Moreover, in many religious systems, including scriptural Hinduism, the magical power of a sacred language is predicated on its unintelligibility to the lay worshipper. Quotidian, “profane” languages that are readily comprehensible are believed to not have the same ritual efficacy (Tambiah 1985: 22-30). Indeed, Dakshinamoorthy Bhattar, a priest who challenged the government’s orders, argued that the efficacy of ritual depended on the particular sounds of Sanskrit and that there would be “disaster” if he “dared to perform the archanai in Tamil” (Presler 1987: 117; see also Harrison 1960: 130). And much to the dismay of many a Tamil devotee, it was not only a Brahman priest who argued thus, but also Gnanaprakasar Tecikar, a respected “non-Brahman” Tamil scholar. But the state’s argument was not couched in the vocabulary of ritual efficacy. For regardless of the doctrinal and metaphysical premises on which neo-Shaivism asserted the divine potency and ritual powers of Tamil, the state’s aruccaṉai orders derived their eventual legitimacy from the democratic logic that the language of worship ought to be understandable and intelligible to the people, that it ought to be the “mother tongue.” Sanskrit’s legitimacy was undermined not by questioning its divine status (as neo-Shaivism did), but by declaring its “unintelligibility” among the people. By the same token, Tamil was ordered in its place not just because it was divine, but because it had the “love and attachment” of the people and was their “mother tongue.” Here, the Tamil aruccaṉai issue appears to provide another illustration of the “demoticization” of liturgical languages—such as Hebrew or Latin or Arabic—that has inevitably accompanied the nationalization and democratization of political and social systems with modernity (Anderson 1983: 68-69).
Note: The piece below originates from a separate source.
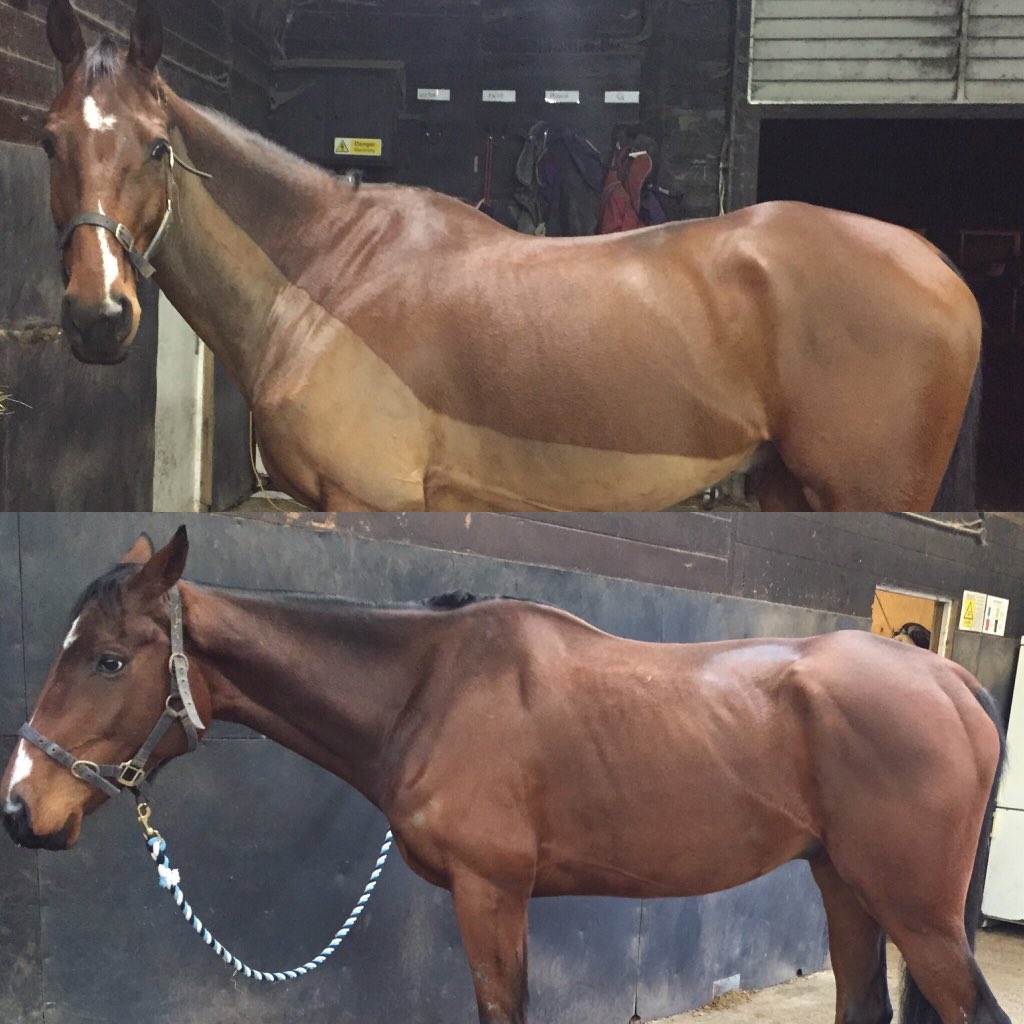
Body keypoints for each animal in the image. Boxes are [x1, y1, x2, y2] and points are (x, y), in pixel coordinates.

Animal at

Yet Sanskrit was not threatened by an ordinary “demotic” tongue but by another “sacred” language that had also been recently empowered as “mother tongue.” This is what makes the demand for Tamil liturgy unusual.
Finally, the Tamil aruccaṉai controversy gave the lie to the state’s assertion that “language is not the essence of religion” (quoted in Mudaliar 1974: 223). The Congress government had resisted the demands to replace Sanskrit with Tamil in the 1950s on this basis. It is “meaningless,” Bhaktavatsalam had insisted, to raise the language issue in matters of worship. Interestingly, in 1974 the Madras High Court defended the DMK led state’s legislation by invoking the same principle (Mudaliar 1974: 223): “It cannot be taken that unless religious matters are expressed in a particular language they cease to be religious” (quoted in Presler 1987: 117). Yet, as neo-Shaivism had asserted again and again, was it even possible to contemplate god without divine Tamil? Even the DMK minister in charge of the state’s religious policy declared in the Legislative Assembly in 1971 that it was god himself, filled with “Tamil consciousness,” who had enabled the institution of Tamil aruccaṉai. From the point of view of many a devoted Tamilian, god and Tamil could not be separated at will or through state legislation.